Dissolution/dis-illusion?

The third of a short (?) series on the EU Referendum

Friday (after the ‘leave’ vote) I felt I was living in a different world.  The same feeling as the the day after my second parent died.  I had been born into a world where my parents, family, immediate environment were givens.  Like familiar stars in the firmament.  And now the stars had shifted.  I did not know how to orient myself in this new world.

Just as I had been born into a world where the NHS and universal education were givens, Britain’s EU membership had been a backdrop to my whole adult life.  I took it for granted, knew little about it, had no personal objections to it, no negative experiences.  I had gone to work abroad just at the time of the previous referendum confirming our membership.  So  its establishment had passed me by.  It simply became a fact of British life whilst I was otherwise engaged.  It felt like a good thing.

Now that it was gone, separation threatened, I felt the loss of some kind of feeling of a benign, or at least well-intentioned, presence.  That somewhere people were grappling with the bigger picture, looking out for our interests in a world of complexity that I could not even begin to imagine.  I did not envy them their task.  The decision to leave felt like the loss of a good thing.  A loss that shook me to my core.  

All day I felt alternating fear, anger, despair and helplessness, a sense of defeat.  My first panicked thoughts: there is going to be such a lot of economic/political disruption for the rest of my life.  Bad things will happen.  Fear and uncertainty.  I can’t see how this can lead to anything other than uncertainty/recession/depression - feeling alone, isolated, vulnerable, unprotected, disconnected.

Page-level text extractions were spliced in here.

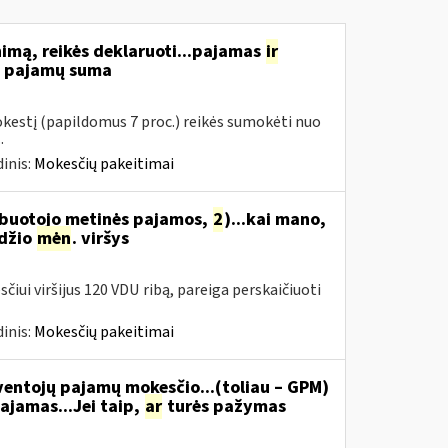
nimą, reikės deklaruoti...pajamas
ir
ių pajamų suma
mokestį (papildomus 7 proc.) reikės sumokėti nuo
.
inis:
Mokesčių pakeitimai
arbuotojo metinės pajamos,
2
)...kai mano,
džio
mėn
. viršys
čiui viršijus 120 VDU ribą, pareiga perskaičiuoti
inis:
Mokesčių pakeitimai
ventojų pajamų mokesčio...(toliau – GPM)
ajamas...Jei taip,
ar
turės pažymas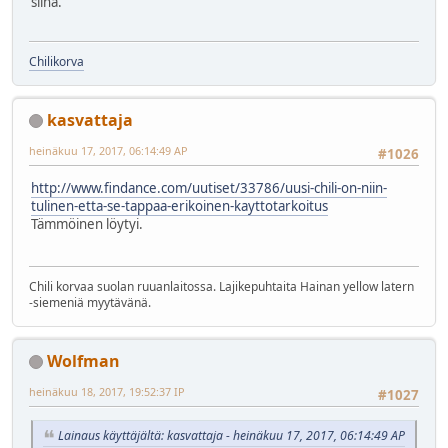
siinä.
Chilikorva
kasvattaja
heinäkuu 17, 2017, 06:14:49 AP
#1026
http://www.findance.com/uutiset/33786/uusi-chili-on-niin-
tulinen-etta-se-tappaa-erikoinen-kayttotarkoitus
Tämmöinen löytyi.
Chili korvaa suolan ruuanlaitossa. Lajikepuhtaita Hainan yellow latern
-siemeniä myytävänä.
Wolfman
heinäkuu 18, 2017, 19:52:37 IP
#1027
Lainaus käyttäjältä: kasvattaja - heinäkuu 17, 2017, 06:14:49 AP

Frightening to be confronted with just how much fear and anger lies beneath the surface of everything and everyone.  I felt like I was on the side of the educated, liberal, privileged and that the stupid, narrow-minded thugs, the heartless brutes had taken over/will run the country, determine its feel.  All this seething discontent was here all along, a current barely beneath the surface of everyday life.  Crying with shock and sadness that this could be so.

NONE OF THIS IS TRUE - it’s just what I feel, what I fear, what I imagine.

NONE of us know what will happen.  Right now this does not feel good.  But it was somehow relieving to recognise the truth of it.

I deepen in PRACTICE, sitting and sensing to stabilise my panic reactions.  I am so glad I have joint Skype inquiries scheduled for Saturday and Sunday, the upsurge of emotion is constant, near overwhelming.  Meanwhile I continued to inquire into my ongoing experience.

This was the day that I knew that no-one knew anything.  
We were all just whistling in the dark.